Consuelo lifts her face and, feeling the seed of hate gaining purchase deep in her body, gets up. One of the girls must be crying. As she crosses the space, the light from the candle sets her features trembling—features that have grown hard with rancor and that now fail to find the configuration previously known to them. She is changed, a woman whose every inch now complies with an order she utters in a language that is solely her own: “You: stop your trembling.”

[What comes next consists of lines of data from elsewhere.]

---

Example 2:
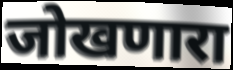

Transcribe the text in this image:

जोखणारा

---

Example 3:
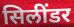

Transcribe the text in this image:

सिलींडर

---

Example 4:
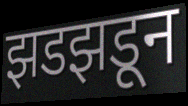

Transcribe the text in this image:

झडझडून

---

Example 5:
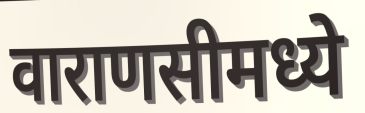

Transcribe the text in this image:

वाराणसीमध्येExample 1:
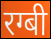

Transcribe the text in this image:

रग्बी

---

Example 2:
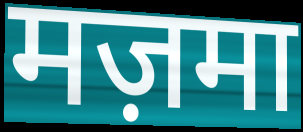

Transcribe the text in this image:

मज़मा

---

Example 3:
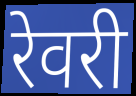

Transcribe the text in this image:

रेवरी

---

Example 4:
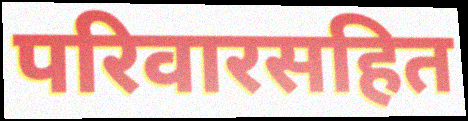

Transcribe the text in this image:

परिवारसहित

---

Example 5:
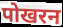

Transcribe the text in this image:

पोखरन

María del Pilar’s dislocated expression will from this day on be her only expression and this her body with its hard new armature of courage or anger, anger she will pass on to sons and daughters alike. When she reaches the girls and finds them both crying, her anger evaporates and shame flushes through María del Pilar, every inch of her. She feels an urge to go to the well, to plunge naked into it, and to stay there feeding on mud forever.

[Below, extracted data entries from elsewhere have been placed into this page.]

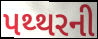
પથ્થરની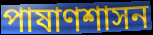
পাষাণশাসনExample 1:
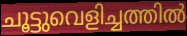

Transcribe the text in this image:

ചൂട്ടുവെളിച്ചത്തിൽ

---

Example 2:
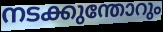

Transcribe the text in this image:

നടക്കുന്തോറും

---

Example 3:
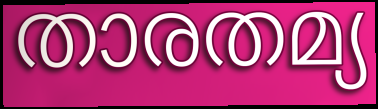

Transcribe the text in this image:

താരതമ്യ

The dogs outside, spent from their fight, descend into sleep, borne down by the low song of María del Pilar y del Consuelo, behind whom thefirstone falls asleep in an instant. His dreams are of the years before his illness, his years as an outlaw. As the candlelight trembles, its wick about to expire, the two girls, calm now, look up at the woman as she places them gently back down before opening her arms wide, bringing her legs together, opening them again when she feels how wet they are, arching her back, and getting up and going over to the doorway, passing through it and out into the night, the massive darkness that buries everything. This is the same darkness that ourman will look upon each sundown of the year between his decision to leave the ministry and the day that awaits us at the turning of this page, a day about which, if this story yet had no beginning, it might be possible to say: this is when it begins.